Der chinesische Autobauer BYD hat im Mai 2026 erstmals seit acht Monaten wieder ein Absatzplus verbucht. Wie die Nachrichtenagentur Reuters auf Basis einer Pflichtmitteilung an die Börse vom Montag berechnete, verkaufte das Unternehmen im Mai 383.453 Fahrzeuge – ein Anstieg von 0,3 Prozent im Vergleich zum Vorjahresmonat. Damit endet eine Serie von Absatzrückgängen, die seit Oktober 2025 anhielt.
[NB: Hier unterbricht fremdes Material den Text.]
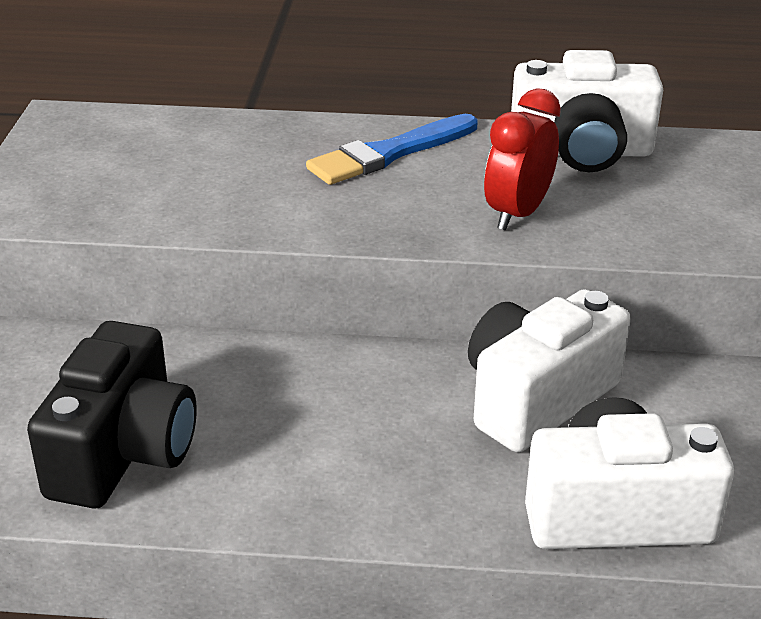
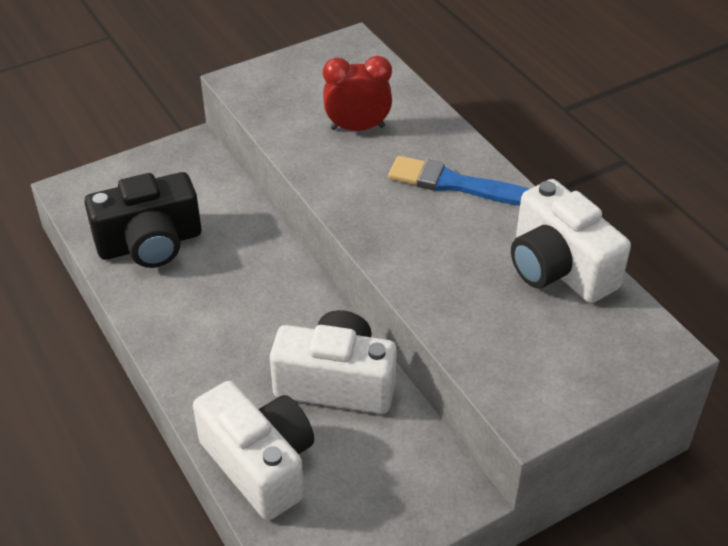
camera: 55 degrees right, 10 degrees up
(517, 214) = (442, 273): red clock -> red clock (357, 128)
Exportgeschäft als Wachstumstreiber
Der Hauptgrund für das Plus ist eine deutlich gestiegene Nachfrage aus dem Ausland. BYD exportierte im Mai rund 160.000 Fahrzeuge, was einem Anstieg von etwa 80 Prozent gegenüber dem Vorjahr entspricht. Besonders in Europa profitiert der Konzern von der wachsenden Beliebtheit von Elektroautos, die durch hohe Spritpreise und staatliche Förderprogramme begünstigt wird.
Produktion legt zu
Die Produktion des weltweit größten Herstellers von Elektroautos stieg im Mai um 8,8 Prozent – der erste Anstieg seit Juli 2025. Dies unterstreicht die positive Entwicklung des Unternehmens, das seine erste europäische Passagierwagenfabrik im ungarischen Szeged baut. Diese Fabrik soll Fahrzeuge speziell für den europäischen Markt produzieren.
Heimatmarkt unter Druck
Trotz der erfreulichen Exportzahlen bleibt die Lage auf dem chinesischen Heimatmarkt angespannt. Dort brach der Absatz um 24 Prozent ein – der 13. Rückgang in Folge. Grund dafür ist ein intensiver Preiskrieg, insbesondere im Billigsegment, nachdem staatliche Förderungen gestrichen wurden. BYD leidet hier unter der schwachen Nachfrage und dem harten Wettbewerb.
Insgesamt zeigt sich BYD jedoch optimistisch: Die starke Exportperformance und die positive Produktionsentwicklung lassen auf eine Erholung hoffen. Das Unternehmen bleibt mit seinem Engagement in Europa und anderen Märkten auf Wachstumskurs.